Here’s the problem with anonymized data: if it were truly anonymized, it wouldn’t be useful to anyone for anything. With enough data about a person–say, their age, gender, and zip code–it’s not hard to narrow down who someone is. That’s the idea behind a class-action lawsuit against Netflix regarding the customer data they released to the public as part of the Netflix Prize project, a contest to help create better movie recommendations. A closeted lesbian alleges that the data available about her could reveal her identity.
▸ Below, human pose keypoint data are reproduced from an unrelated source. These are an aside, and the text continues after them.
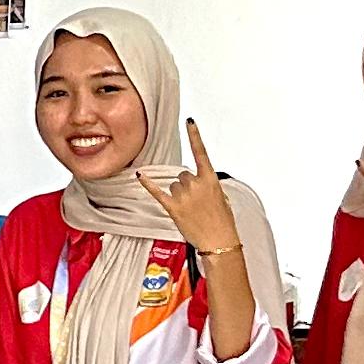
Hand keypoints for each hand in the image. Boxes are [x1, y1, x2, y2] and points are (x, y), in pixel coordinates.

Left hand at [151, 121, 239, 256]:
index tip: (189, 122)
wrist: (219, 242)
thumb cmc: (223, 222)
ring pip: (174, 186)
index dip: (194, 136)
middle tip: (197, 204)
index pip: (201, 152)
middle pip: (183, 175)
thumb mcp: (221, 198)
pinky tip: (140, 175)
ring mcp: (183, 196)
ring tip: (190, 211)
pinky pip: (157, 192)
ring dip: (179, 196)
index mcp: (210, 179)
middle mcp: (195, 184)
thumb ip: (207, 184)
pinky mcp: (172, 208)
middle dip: (187, 187)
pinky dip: (148, 184)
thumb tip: (197, 183)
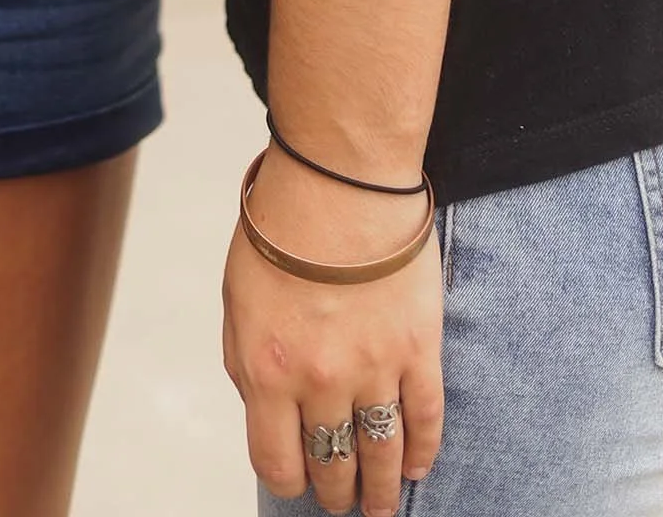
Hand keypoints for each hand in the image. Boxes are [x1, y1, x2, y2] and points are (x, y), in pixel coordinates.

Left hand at [224, 157, 443, 514]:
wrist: (338, 179)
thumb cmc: (280, 228)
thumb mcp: (236, 298)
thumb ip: (246, 362)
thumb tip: (263, 409)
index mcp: (268, 370)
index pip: (277, 461)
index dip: (289, 480)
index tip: (297, 482)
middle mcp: (321, 382)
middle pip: (333, 463)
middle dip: (336, 490)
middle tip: (342, 500)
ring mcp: (374, 368)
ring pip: (381, 453)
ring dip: (381, 490)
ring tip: (381, 507)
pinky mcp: (418, 348)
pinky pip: (425, 418)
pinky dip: (422, 451)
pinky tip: (415, 468)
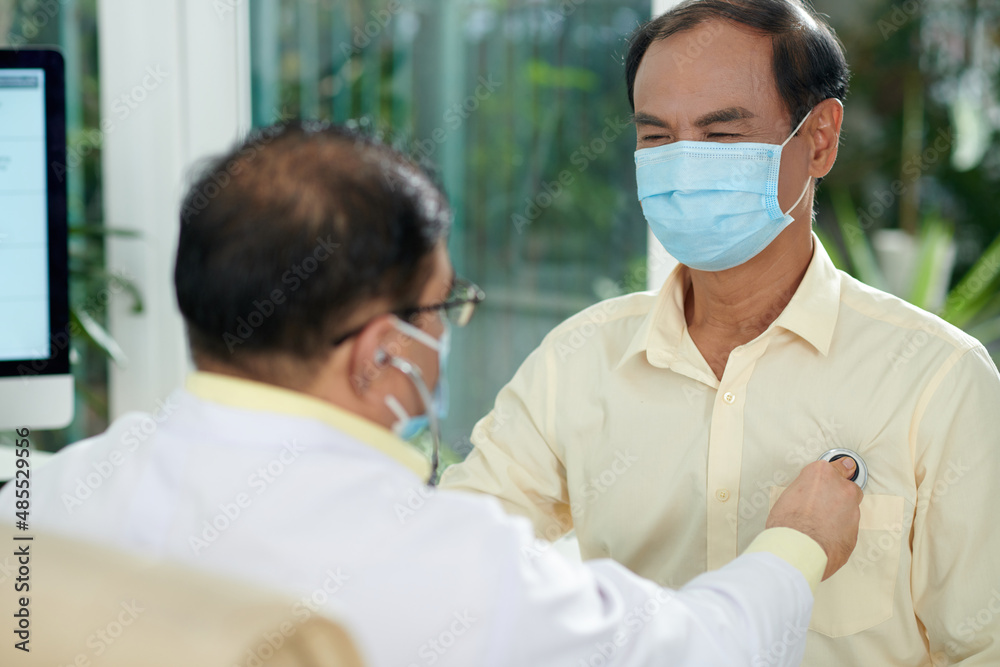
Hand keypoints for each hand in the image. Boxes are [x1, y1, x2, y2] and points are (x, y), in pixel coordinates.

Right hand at [766, 458, 862, 580]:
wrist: (797, 549)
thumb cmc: (788, 523)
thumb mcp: (789, 495)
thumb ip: (807, 490)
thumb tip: (809, 495)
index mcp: (822, 474)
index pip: (840, 465)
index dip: (841, 470)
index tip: (845, 469)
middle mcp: (841, 488)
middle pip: (848, 488)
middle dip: (839, 495)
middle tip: (823, 506)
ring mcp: (851, 509)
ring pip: (850, 508)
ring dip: (840, 514)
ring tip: (820, 525)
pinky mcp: (855, 530)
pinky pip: (849, 526)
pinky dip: (840, 529)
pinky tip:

So it wasn’t surprising that just weeks after the contest began, two University of Texas researchers — Arvind Narayanan and Vitaly Shmatikov — identified several NetFlix users by comparing their “anonymous” reviews in the Netflix data to ones posted on the Internet Movie Database website. Revelations included identifying their political leanings and sexual orientation.
The complaint calls that the Brokeback Mountain factor, arguing that marketers will suck up the data, combine it with other data sets and start pigeon-holing people into marketing categories, based on assumptions about the movies they rated.
You could just not post movie reviews online. Still, if you’re a Netflix customer, are you comfortable with potentially identifying data floating out there? It seems that there are larger and scarier privacy fish to fry in our everyday lives.
The suit asks for at least $2,500 in damages for two million Netflix customers, or five billion dollars.